What you are asked to do = Filter the lines below, keeping only those that contain the string "dist", and copy each one.

Stored items

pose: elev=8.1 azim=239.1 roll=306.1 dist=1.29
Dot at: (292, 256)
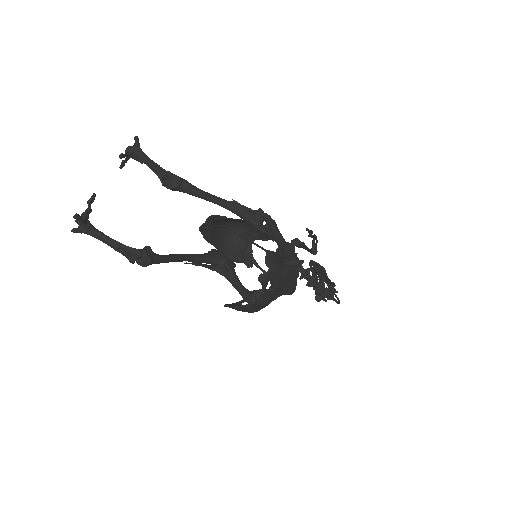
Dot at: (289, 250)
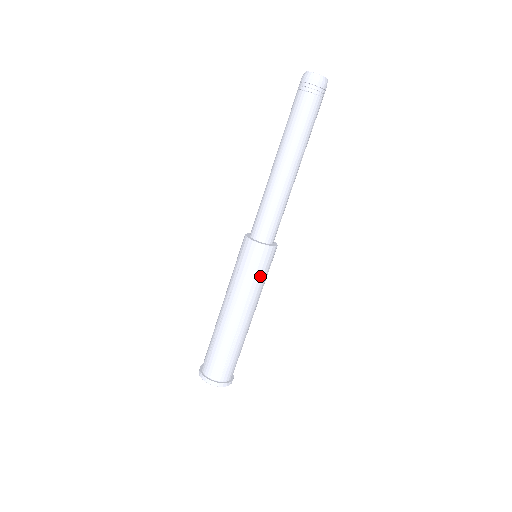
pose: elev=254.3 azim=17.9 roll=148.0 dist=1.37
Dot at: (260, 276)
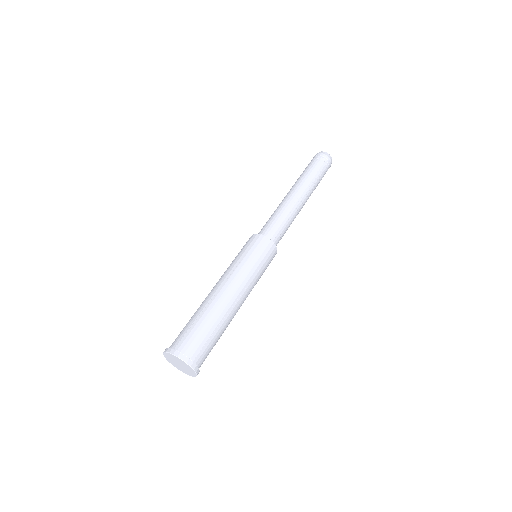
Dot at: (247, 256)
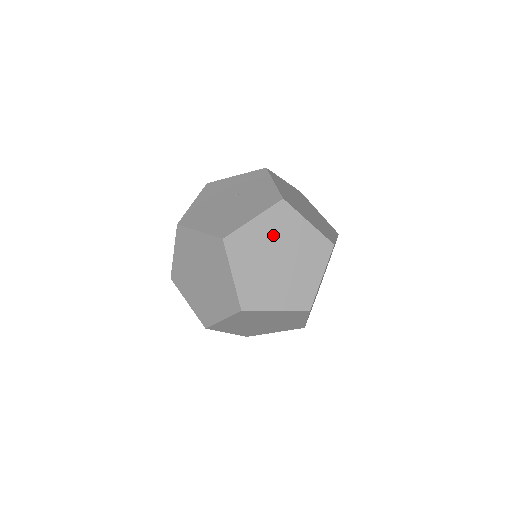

Finished exercise =
pose: elev=8.1 azim=239.1 roll=306.1 dist=1.29
pose: elev=254.3 azim=17.9 roll=148.0 dist=1.37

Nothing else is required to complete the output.